(Dataset items)
______________________________
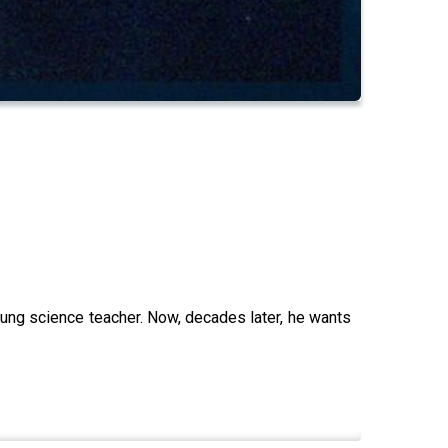
oung science teacher. Now, decades later, he wants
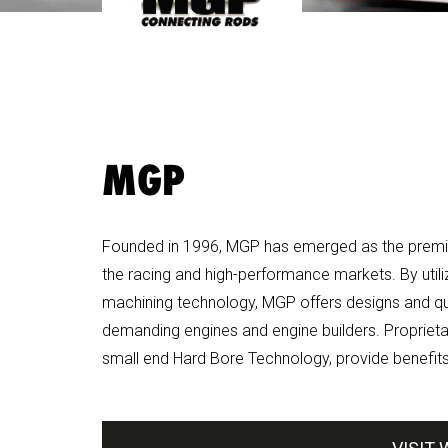
MGP
Founded in 1996, MGP has emerged as the premie
the racing and high-performance markets. By util
machining technology, MGP offers designs and qua
demanding engines and engine builders. Proprietar
small end Hard Bore Technology, provide benefits 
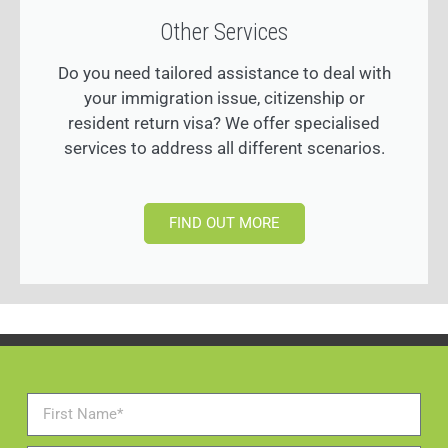
Other Services
Do you need tailored assistance to deal with
your immigration issue, citizenship or
resident return visa? We offer specialised
services to address all different scenarios.
FIND OUT MORE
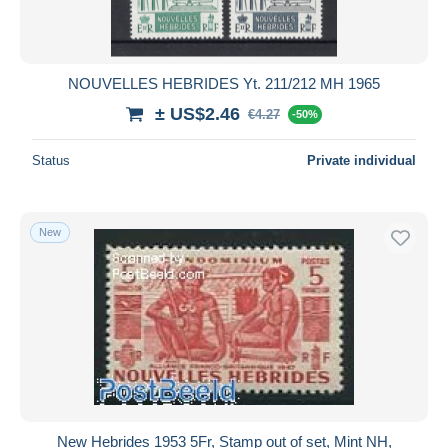
NOUVELLES HEBRIDES Yt. 211/212 MH 1965
± US$2.46
€4.27
-50%
Status
Private individual
New
New Hebrides 1953 5Fr, Stamp out of set, Mint NH,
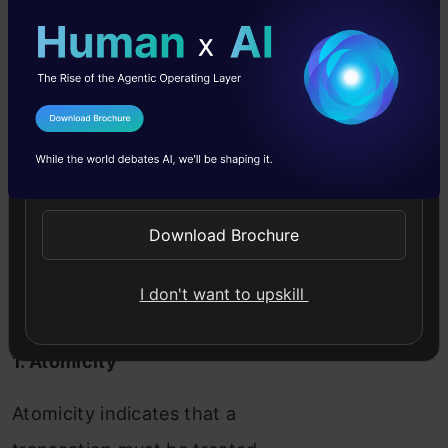
I Agree to the
Terms & Conditions
Send WhatsApp Updates
1.
A
tomicity
2.
C
onsistency
Download Brochure
3.
I
solation
4.
D
urability
I don't want to upskill
1. Atomicity
Atomicity indicates that a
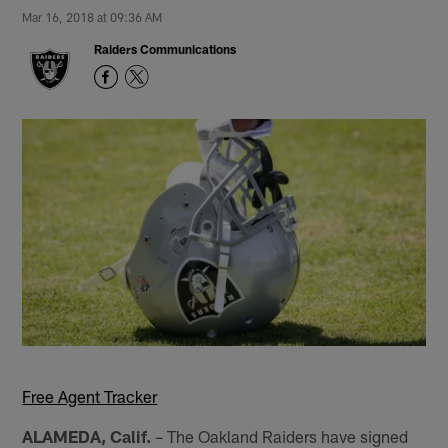
Mar 16, 2018 at 09:36 AM
Raiders Communications
Free Agent Tracker
ALAMEDA, Calif.
– The Oakland Raiders have signed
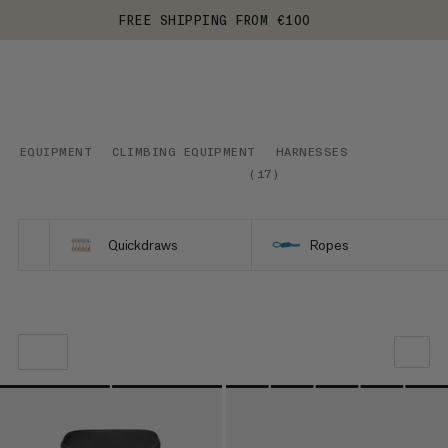
FREE SHIPPING FROM €100
EQUIPMENT
CLIMBING EQUIPMENT
HARNESSES
(
17
)
Quickdraws
Ropes
OUR RECOMMENDATION
PRICE LOW TO HIGH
______________________________
:: EXERCISE REQUIREMENTS ::
Set the records down again exactly, with no pictures.

:: TASK ANSWER ::
oung science teacher. Now, decades later, he wants
MGP
Founded in 1996, MGP has emerged as the premie
the racing and high-performance markets. By util
machining technology, MGP offers designs and qua
demanding engines and engine builders. Proprietar
small end Hard Bore Technology, provide benefits 
Other Services
Do you need tailored assistance to deal with
your immigration issue, citizenship or
resident return visa? We offer specialised
services to address all different scenarios.
FIND OUT MORE
NOUVELLES HEBRIDES Yt. 211/212 MH 1965
± US$2.46
€4.27
-50%
Status
Private individual
New
New Hebrides 1953 5Fr, Stamp out of set, Mint NH,
I Agree to the
Terms & Conditions
Send WhatsApp Updates
1.
A
tomicity
2.
C
onsistency
Download Brochure
3.
I
solation
4.
D
urability
I don't want to upskill
1. Atomicity
Atomicity indicates that a
Mar 16, 2018 at 09:36 AM
Raiders Communications
Free Agent Tracker
ALAMEDA, Calif.
– The Oakland Raiders have signed
FREE SHIPPING FROM €100
EQUIPMENT
CLIMBING EQUIPMENT
HARNESSES
(
17
)
Quickdraws
Ropes
OUR RECOMMENDATION
PRICE LOW TO HIGH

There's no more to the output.